---------- DATA
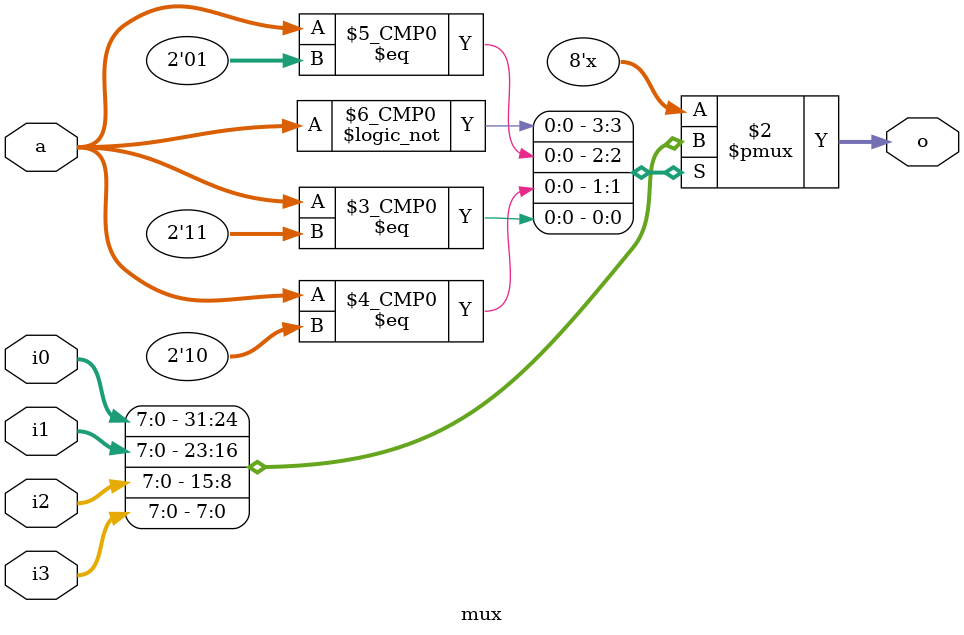
<source format=v>
module mux
(
	input wire [N-1:0]	i0,
	input wire [N-1:0]	i1,
	input wire [N-1:0]	i2,
	input wire [N-1:0]	i3,
	input wire [1:0]	a,
	output wire [N-1:0]	o
);
	parameter N=8;

	always
	begin
		case(a)
		0: o = i0;
		1: o = i1;
		2: o = i2;
		3: o = i3;
		endcase
	end

endmodule

</source>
--------------------
▸ JOB
I would like the material repeated in full and exactly, with its images omitted.

▸ THE ANSWER
<source format=v>
module mux
(
	input wire [N-1:0]	i0,
	input wire [N-1:0]	i1,
	input wire [N-1:0]	i2,
	input wire [N-1:0]	i3,
	input wire [1:0]	a,
	output wire [N-1:0]	o
);
	parameter N=8;

	always
	begin
		case(a)
		0: o = i0;
		1: o = i1;
		2: o = i2;
		3: o = i3;
		endcase
	end

endmodule

</source>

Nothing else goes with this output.